It’s 5 p.m. and the sunlight is fading in the Congolese fishing village of Mboko, on the shores of Lake Tanganyika, when we spot two wooden boats on the horizon. Immigration officials and local residents tell us the boats carry refugees from Burundi, where political violence ahead of the presidential election has driven 105,000 people to flee the country in recent weeks.
“There is no peace” in Burundi, says 18-year-old Aline Sibomana, moments after stepping onto dry land. “Everyone is running everywhere. Students are not learning anymore. We are just staying at home. There is no peace. That’s why I decided to come here.”
Sibomana tells me she had been studying biochemistry in the capital, Bujumbura, and dreaming of becoming a nurse or a doctor. Now she doesn’t know what her future holds. She is one of 9,000 Burundian refugees who have arrived here in the Democratic Republic of the Congo (DRC) since April. She plans to return home if peace returns, but says she doesn’t see that happening anytime soon.
The white sand beach here stretches for 90 kilometres between the towns of Uvira and Baraka, in DRC’s South Kivu province. It would make for a beautiful tourist destination. Instead, it’s been a recurring transit point for refugees fleeing to and from the DRC in 1972, 1993, 1996 and now, once more, in 2015.
“Many of the people in the village have been refugees in Burundi and in Tanzania,” says Kabue Donatien, the 51-year-old chief of Majengo, a village on the edge of Baraka. “We spend our time fleeing from one side to the other. But what did we do to God to deserve this?”

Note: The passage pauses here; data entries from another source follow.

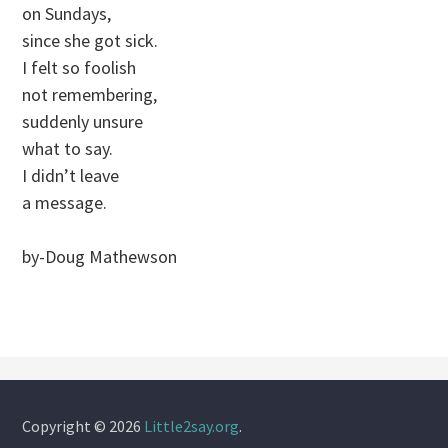
on Sundays,
since she got sick.
I felt so foolish
not remembering,
suddenly unsure
what to say.
I didn’t leave
a message.
by-Doug Mathewson
Copyright © 2026
Little2say.org
.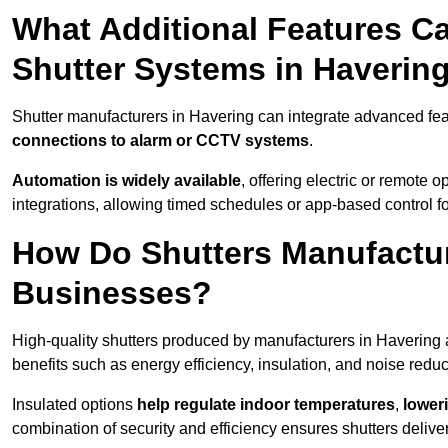
What Additional Features Ca
Shutter Systems in Haverin
Shutter manufacturers in Havering can integrate advanced fe
connections to alarm or CCTV systems
.
Automation is widely available
, offering electric or remote
integrations, allowing timed schedules or app-based control 
How Do Shutters Manufactur
Businesses?
High-quality shutters produced by manufacturers in Havering 
benefits such as energy efficiency, insulation, and noise reduc
Insulated options
help regulate indoor temperatures
,
loweri
combination of security and efficiency ensures shutters deliv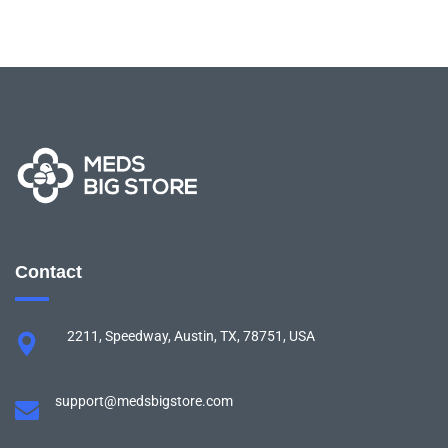
Contact
2211, Speedway, Austin, TX, 78751, USA
support@medsbigstore.com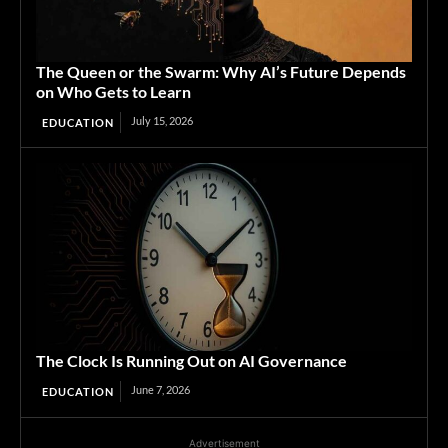
The Queen or the Swarm: Why AI’s Future Depends
on Who Gets to Learn
July 15, 2026
EDUCATION
The Clock Is Running Out on AI Governance
June 7, 2026
EDUCATION
Advertisement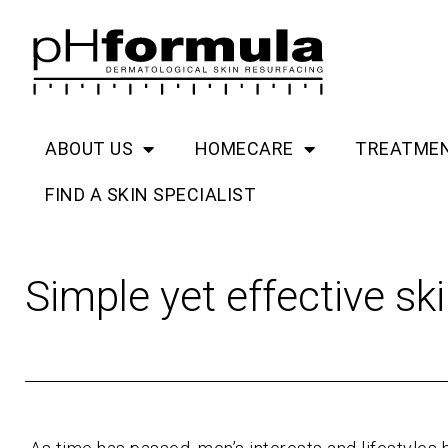
Skip
to
content
ABOUT US
HOMECARE
TREATME
FIND A SKIN SPECIALIST
Simple yet effective sk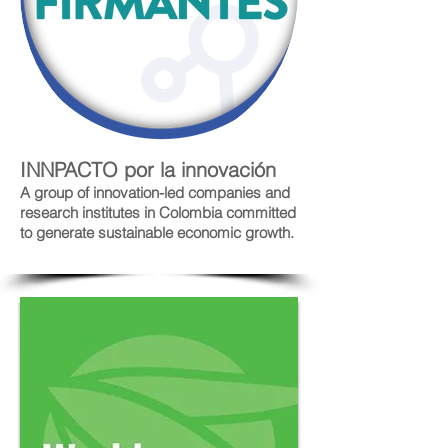
INNPACTO por la innovación
A group of innovation-led companies and
research institutes in Colombia committed
to generate sustainable economic growth.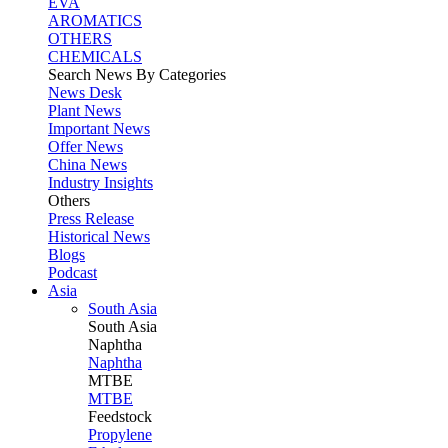
EVA
AROMATICS
OTHERS
CHEMICALS
Search News By Categories
News Desk
Plant News
Important News
Offer News
China News
Industry Insights
Others
Press Release
Historical News
Blogs
Podcast
Asia
South Asia
South
Asia
Naphtha
Naphtha
MTBE
MTBE
Feedstock
Propylene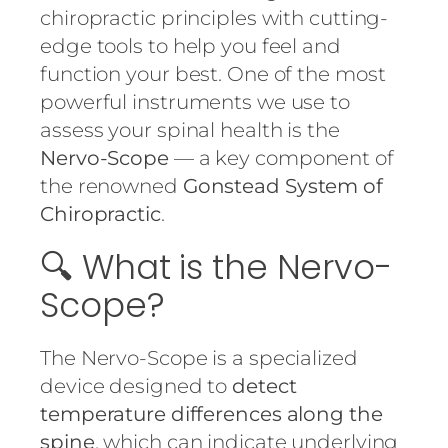
chiropractic principles with cutting-
edge tools to help you feel and
function your best. One of the most
powerful instruments we use to
assess your spinal health is the
Nervo-Scope
— a key component of
the renowned
Gonstead System of
Chiropractic
.
🔍 What is the Nervo-
Scope?
The Nervo-Scope is a specialized
device designed to
detect
temperature differences along the
spine
, which can indicate underlying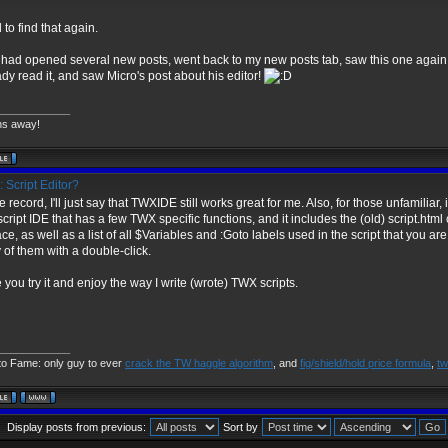
 to find that again.
 I had opened several new posts, went back to my new posts tab, saw this one again
ady read it, and saw Micro's post about his editor!
____________
ns away!
 Script Editor?
e record, I'll just say that TWXIDE still works great for me. Also, for those unfamiliar
ript IDE that has a few TWX specific functions, and it includes the (old) script.htm
ace, as well as a list of all $Variables and :Goto labels used in the script that you are 
 of them with a double-click.
 you try it and enjoy the way I write (wrote) TWX scripts.
____________
to Fame: only guy to ever
crack the TW haggle algorithm
, and
fig/shield/hold price formula
,
tw
Display posts from previous:
Sort by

“We have been refugees as well. We cannot let another refugee suffer.”
For the past few weeks, Donatien has been trying to find ways to host those arriving from Burundi. Taking in refugees is hard on many families here, but a sense of solidarity leads them to share what little they have.
“Eighty per cent of the people of Majengo were once refugees in Tanzania and in Burundi, and many are still there,” says Donatien, who was himself a refugee in Tanzania from 1996 to 2009. “Everyone knows this situation. We have been refugees as well. We cannot let another refugee suffer.”

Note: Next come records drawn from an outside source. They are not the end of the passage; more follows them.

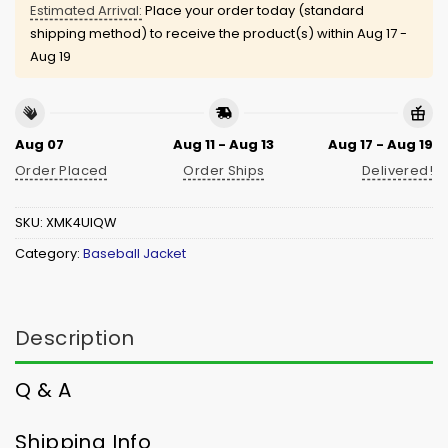
Estimated Arrival:
Place your order today (standard
shipping method) to receive the product(s) within
Aug 17 -
Aug 19
Aug 07
Aug 11 - Aug 13
Aug 17 - Aug 19
Order Placed
Order Ships
Delivered!
SKU:
XMK4UIQW
Category:
Baseball Jacket
Description
Q & A
Shipping Info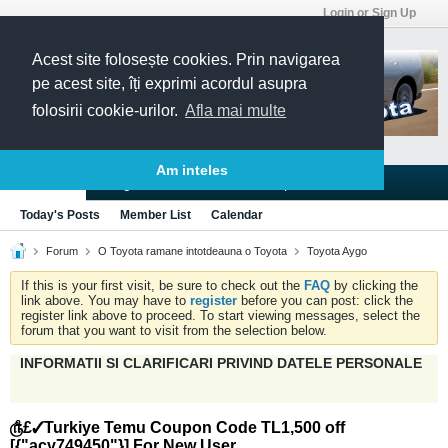
Login or Sign Up
Acest site folosește cookies. Prin navigarea
pe acest site, îți exprimi acordul asupra
folosirii cookie-urilor.
Afla mai multe
Am inteles
Blogs
Articles
Groups
Forums
Today's Posts
Member List
Calendar
Forum
O Toyota ramane intotdeauna o Toyota
Toyota Aygo
If this is your first visit, be sure to check out the
FAQ
by clicking the
link above. You may have to
register
before you can post: click the
register link above to proceed. To start viewing messages, select the
forum that you want to visit from the selection below.
INFORMATII SI CLARIFICARI PRIVIND DATELE PERSONALE
௹£✓Turkiye Temu Coupon Code TL1,500 off
[{"acv749450"}] For New User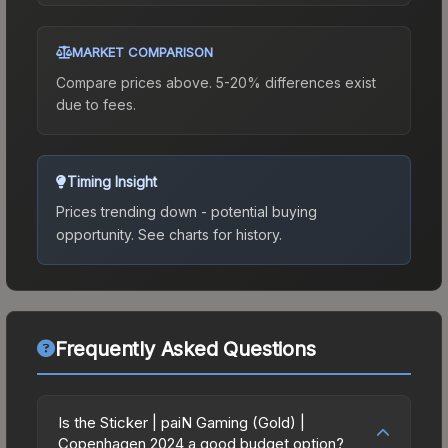
MARKET COMPARISON
Compare prices above. 5-20% differences exist
due to fees.
Timing Insight
Prices trending down - potential buying
opportunity.
See charts for history.
Frequently Asked Questions
Is the Sticker | paiN Gaming (Gold) |
Copenhagen 2024 a good budget option?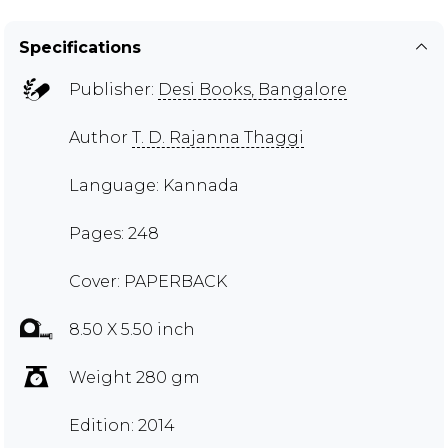
Specifications
Publisher:
Desi Books, Bangalore
Author
T. D. Rajanna Thaggi
Language: Kannada
Pages: 248
Cover: PAPERBACK
8.50 X 5.50 inch
Weight 280 gm
Edition: 2014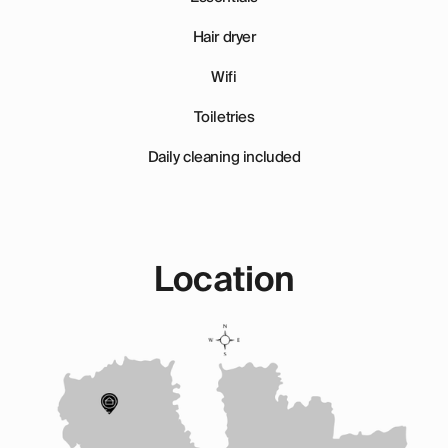
Hair dryer
Wifi
Toiletries
Daily cleaning included
Location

Venant Kabura and his family are among those receiving a warm welcome in Majengo. When they arrived from Burundi on 25 April, Kabura went to see the village chief, who provided them with a small house. They are now sharing it with neighbours from back home.

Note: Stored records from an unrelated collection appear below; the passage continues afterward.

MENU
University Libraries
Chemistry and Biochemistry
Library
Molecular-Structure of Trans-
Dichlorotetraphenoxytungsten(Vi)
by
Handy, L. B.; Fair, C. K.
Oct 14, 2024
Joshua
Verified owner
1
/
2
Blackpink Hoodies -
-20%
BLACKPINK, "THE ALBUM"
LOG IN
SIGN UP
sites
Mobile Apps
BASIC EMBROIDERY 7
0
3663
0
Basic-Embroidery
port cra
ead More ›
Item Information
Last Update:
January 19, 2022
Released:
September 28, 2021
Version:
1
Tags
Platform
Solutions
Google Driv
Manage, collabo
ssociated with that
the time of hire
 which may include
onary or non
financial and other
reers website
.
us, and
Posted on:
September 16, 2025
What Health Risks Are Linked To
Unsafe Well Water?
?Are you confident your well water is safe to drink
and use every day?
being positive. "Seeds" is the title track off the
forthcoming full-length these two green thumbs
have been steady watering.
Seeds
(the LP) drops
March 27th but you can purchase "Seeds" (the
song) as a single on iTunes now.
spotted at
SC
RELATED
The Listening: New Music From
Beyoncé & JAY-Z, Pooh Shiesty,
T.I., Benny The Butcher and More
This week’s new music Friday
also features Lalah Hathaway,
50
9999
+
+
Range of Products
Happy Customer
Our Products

“It is already the second time we’ve fled” to the DRC, Kabura says. The first time they went to Mboko, where they lived from 1993 to 2013 and where all but the youngest of his children was born. They went back to Burundi, but now, just a year and half later, they have had to flee again.
“The chief of the village gave us this house,” Kabura says. “Here we spend the night without being worried by the war. We are well so far, and I want to stay here. The population welcomes the refugees. When we arrived, they welcomed us. They helped us a lot. All the pots, kitchen utensils, mosquito nets you see were given to us by neighbours. At first when we arrived they were also bringing us some things to eat, like cassava flour.”
But Majengo’s local residents are feeling the strain. Even Donatien, the chief, says he feels the burden. “We helped them,” he says. “We gave them the little we had. Even I remained without anything.”
To ease the burden on host families, UNHCR is working with the government to relocate refugees to a newly identified site near Mboko, where they will have access to schools, health centres and other needed facilities.
“If there is peace on the other side and if I can go back home, I can think again about realizing my ambitions.”
For now, the mood in Mboko is bittersweet. Burundians who arrived in recent weeks, and others who came years ago, gather on the beach to wait for the boats. Many Congolese, once refugees themselves, come too. Each time another boat lands and the newest refugees disembark, people embrace one another, grateful for their safe arrival but concerned about others who remain at risk in Burundi.
“If there is peace on the other side and if I can go back home, I can think again about realizing my ambitions,” says Sibomana, still hoping to resume her studies and pursue a career in medicine. “I already start guessing that life in refuge is not easy, and I already imagine that I will go through many difficult moments.”